Rahul Jandial is an American, dual-trained brain surgeon and neuroscientist.
He is also a London Times bestselling & international bestselling author with his books translated into over 20 languages.
Jandial's published research has appeared in journals such as Neurosurgery, Nature Medicine and Proceeding from the National Academy of Sciences.
He has authored 10 academic books on topics ranging from neurosurgery to cancer biology and neuroscience.
As a professor he received the “distinguished professor award” from UCSD and has been invited as distinguished professor at Oxford and Harvard.
The Jandial laboratory at City of Hope Cancer Center in Los Angeles is funded by the US Department of Defense.
Jandial attended Compton Community College and earned his B.A from University of California, Berkeley — M.D. from the University of Southern California (USC), Los Angeles — Ph.D. from the University of California at San Diego (UCSD) — and cancer surgery specialization from the University of California San Francisco (UCSF).
2009
Since 2009, Jandial is a long-term contributor at KTLA-TV in Los Angeles.
2019
In 2019, Penguin/Random House published Jandial’s first book Life Lessons from a Brain Surgeon: The new stories and science of the mind, a Sunday Times, and international bestseller translated into 10 languages.
In 2021, his memoir Life on a Knife’s Edge: A Brain Surgeon's Reflections on Life, Loss and Survival is translated to 8 languages.
Expected release of This is Why You Dream: What your sleeping brain reveals about your waking life is April 2024 in 20 languages.

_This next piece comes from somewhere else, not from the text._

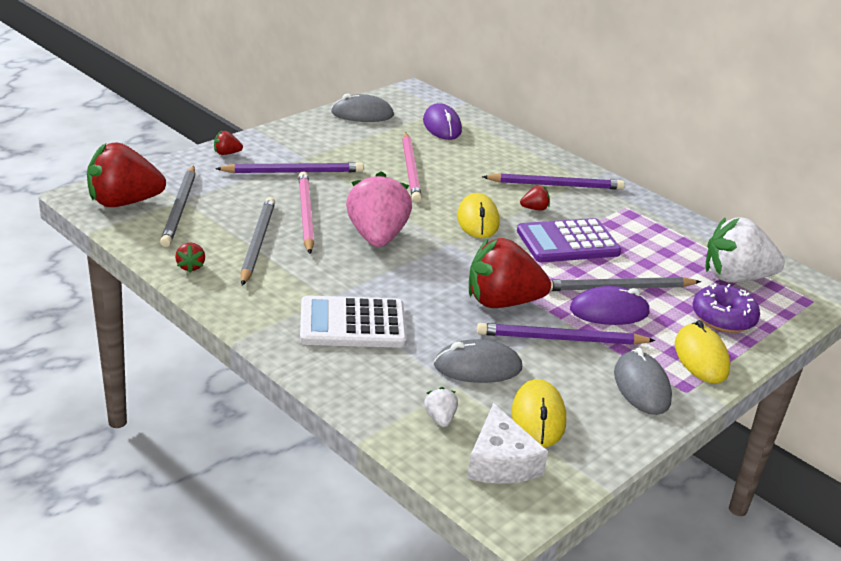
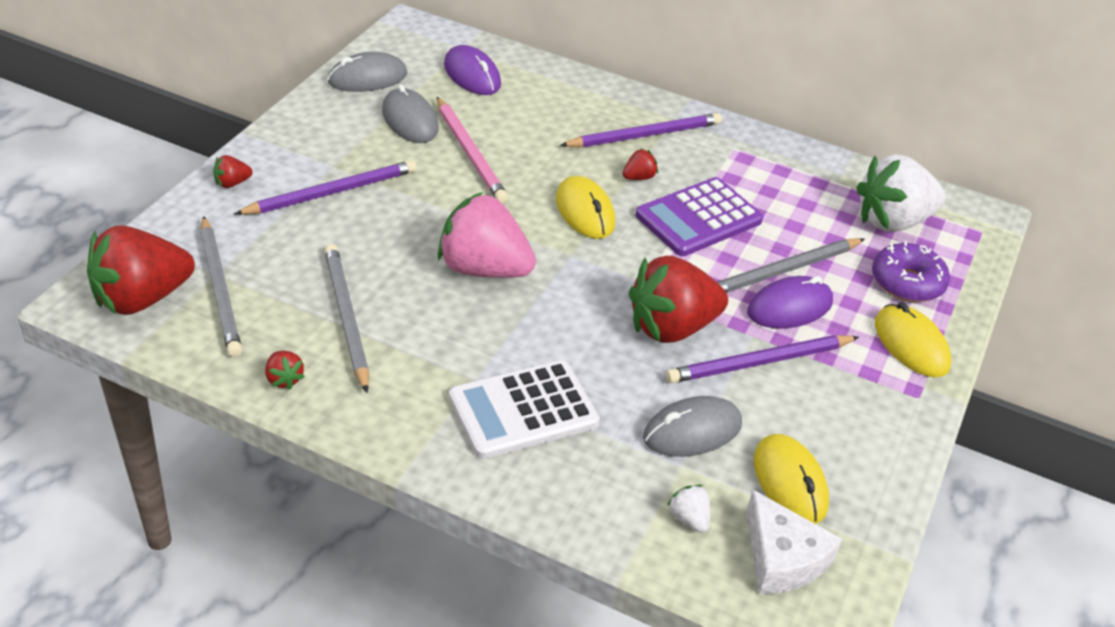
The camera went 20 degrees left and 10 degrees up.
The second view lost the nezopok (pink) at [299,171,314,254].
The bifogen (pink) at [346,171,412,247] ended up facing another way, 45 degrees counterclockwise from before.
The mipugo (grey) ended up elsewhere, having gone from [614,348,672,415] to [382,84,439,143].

He has been featured in The Times of London, the Telegraph, Cosmopolitan, Mr. Porter and GQ, and is an expert for Guardian Masterclasses.
He is the founder and co-director of International Neurosurgical Children's Association, where he leads teams to teach and perform pediatric brain surgery in charity hospitals throughout Central and South America, and Eastern Europe.
The efforts were featured on ABC Nightline.
In 2019, he became a regular contributor to the TODAY Show in Australia.
He hosted Brain Surgery Live on Nat Geo with Bryant Gumbell for international broadcast and was on FOX’s primetime non-scripted Superhuman as a panelist.
Brian Lowry, chief TV critic for Variety, called him the "world's most dashing neurosurgeon" in a highly positive review.
ABC news has called him the "real Dr. McDreamy" and VICE has featured and refers to him as the 100 percent emoji-human version.